According to Ephesians 1:12, the Father singled out some to be “the first” to grasp the enormous importance of his Son. Eventually, “all things in heaven and earth” will be brought “together under Christ,” verse 10, but for now it’s just a few.

It’s not because the “few” are anything special. Nor were the Israelites special when God singled them out either. In Deuteronomy 7:7, “The Lord did not set his affection on you and choose you because you were more numerous than other peoples, for you were the fewest of all peoples.” God’s tendency, then, is to go for the little guys when choosing, not the best players on the team. 

And the same goes for the ones he chooses to be “the first to hope in Christ” too, as Paul rather embarrassingly points out in 1 Corinthians 1:26-28 when he writes, “Consider your calling, how so few of you were clever and talented by worldly standards, and how so few of you were among the powerful or elite. That’s because God chose the foolish, weak and despised, and even things that are not.”  

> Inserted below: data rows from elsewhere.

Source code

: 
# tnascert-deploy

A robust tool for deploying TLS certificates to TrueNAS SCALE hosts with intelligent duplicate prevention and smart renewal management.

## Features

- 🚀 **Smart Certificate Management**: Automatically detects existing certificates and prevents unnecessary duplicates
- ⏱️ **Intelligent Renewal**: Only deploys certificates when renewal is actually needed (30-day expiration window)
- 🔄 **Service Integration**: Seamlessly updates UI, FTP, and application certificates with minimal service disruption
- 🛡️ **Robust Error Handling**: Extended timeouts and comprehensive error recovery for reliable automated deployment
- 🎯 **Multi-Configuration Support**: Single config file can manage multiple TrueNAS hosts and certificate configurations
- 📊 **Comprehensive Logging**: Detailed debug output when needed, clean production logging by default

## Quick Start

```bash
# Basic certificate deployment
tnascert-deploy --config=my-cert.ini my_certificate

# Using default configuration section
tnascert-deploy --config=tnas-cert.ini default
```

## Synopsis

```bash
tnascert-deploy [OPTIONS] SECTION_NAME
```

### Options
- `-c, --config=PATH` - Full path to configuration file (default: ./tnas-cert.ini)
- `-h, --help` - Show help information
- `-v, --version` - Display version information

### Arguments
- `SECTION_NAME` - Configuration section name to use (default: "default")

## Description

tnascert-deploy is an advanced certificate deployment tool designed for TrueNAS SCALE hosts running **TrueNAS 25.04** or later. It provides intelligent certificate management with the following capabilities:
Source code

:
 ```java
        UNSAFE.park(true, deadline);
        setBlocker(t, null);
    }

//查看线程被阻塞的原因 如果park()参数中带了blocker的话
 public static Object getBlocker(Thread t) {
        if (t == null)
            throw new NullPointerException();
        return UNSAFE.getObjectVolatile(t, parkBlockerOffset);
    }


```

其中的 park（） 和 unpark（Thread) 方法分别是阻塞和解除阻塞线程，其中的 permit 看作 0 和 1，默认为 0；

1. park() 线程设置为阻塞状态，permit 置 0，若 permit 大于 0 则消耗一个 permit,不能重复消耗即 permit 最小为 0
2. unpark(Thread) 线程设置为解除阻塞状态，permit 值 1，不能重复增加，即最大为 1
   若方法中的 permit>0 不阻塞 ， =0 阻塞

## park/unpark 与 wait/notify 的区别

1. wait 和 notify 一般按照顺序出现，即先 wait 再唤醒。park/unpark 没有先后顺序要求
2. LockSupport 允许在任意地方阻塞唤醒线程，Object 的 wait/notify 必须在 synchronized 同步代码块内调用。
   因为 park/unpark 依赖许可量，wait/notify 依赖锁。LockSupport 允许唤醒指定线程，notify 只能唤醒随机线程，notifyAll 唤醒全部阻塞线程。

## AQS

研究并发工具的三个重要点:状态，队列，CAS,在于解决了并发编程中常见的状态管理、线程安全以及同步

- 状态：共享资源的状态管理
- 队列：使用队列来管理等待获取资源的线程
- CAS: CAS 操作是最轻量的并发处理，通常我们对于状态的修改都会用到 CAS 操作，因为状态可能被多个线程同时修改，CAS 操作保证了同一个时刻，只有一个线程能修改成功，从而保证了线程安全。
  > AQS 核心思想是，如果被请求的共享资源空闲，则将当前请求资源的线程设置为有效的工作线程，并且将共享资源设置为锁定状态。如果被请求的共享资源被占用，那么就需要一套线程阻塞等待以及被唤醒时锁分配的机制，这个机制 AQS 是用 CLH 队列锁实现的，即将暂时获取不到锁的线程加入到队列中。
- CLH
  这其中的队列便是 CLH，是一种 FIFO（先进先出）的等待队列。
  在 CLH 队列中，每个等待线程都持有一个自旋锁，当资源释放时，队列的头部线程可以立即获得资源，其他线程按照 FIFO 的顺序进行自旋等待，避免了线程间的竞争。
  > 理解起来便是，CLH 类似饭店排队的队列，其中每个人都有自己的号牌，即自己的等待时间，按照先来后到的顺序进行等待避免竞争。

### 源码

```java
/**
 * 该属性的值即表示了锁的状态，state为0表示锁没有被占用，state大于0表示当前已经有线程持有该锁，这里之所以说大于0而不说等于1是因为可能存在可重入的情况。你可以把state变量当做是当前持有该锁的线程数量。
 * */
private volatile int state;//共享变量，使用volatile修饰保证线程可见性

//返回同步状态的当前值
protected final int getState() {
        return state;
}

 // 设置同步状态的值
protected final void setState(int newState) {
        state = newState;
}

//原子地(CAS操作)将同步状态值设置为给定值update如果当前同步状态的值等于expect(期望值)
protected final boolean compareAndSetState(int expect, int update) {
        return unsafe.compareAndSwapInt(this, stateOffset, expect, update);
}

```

A noticeable characteristic of the few the Father singles out, therefore, would be humility. They know they’re not the biggest personalities or the life of the party, so it doesn’t surprise them if they’re not eagerly sought out for friendship and advice. “Things that are not,” as Paul wrote, is a fitting description.

But there’s one great advantage to being “a thing that isn’t,” because God loves to show what he can do in “things that are not,” not only to the clever and powerful in society (1 Corinthians 1:27-28), but also to “the rulers and authorities in the heavenly realms” (Ephesians 3:10). 

And what he’s showing all these powerful beings is what happens to people who put their hope in Christ, and what happens to those who don’t. Which becomes more real by the day today, as the ‘powers that be’ give the impression they know what they’re doing, but it’s obvious they haven’t got a clue.    

Some of their solutions offered are bizarre too, like fighting climate change by blocking out the sun with a Brazil-sized raft of bubbles created in space by robots. And yet the chap who suggested this is held in high regard by many world leaders who worship his every word.  

How fortunate we are, then, realizing Jesus is in charge of this planet, not him. And Jesus not only has authority and command over every nation (Daniel 7:14), he also has authority and command over the malevolent forces infecting the global influencers too (Colossians 2:15). And how comforting is that when so many of these global influencers are arrogant control freaks, who sacrifice anything and anyone for power and money? Think of the stresses awaiting us with these people remaining in charge. 

It’s frightening what they might do. Look what they already did in the pandemic. There is no hope in them. But there is in Jesus, because he made an amazing promise in John 14:27: he told the few whom his Father had given him, “Peace I leave with you; my peace I give you. I do not give to you as the world gives. Do not let your hearts be troubled and do not be afraid.”

And our Father chose some to believe that, as witness to what happens to those who put their hope in Christ.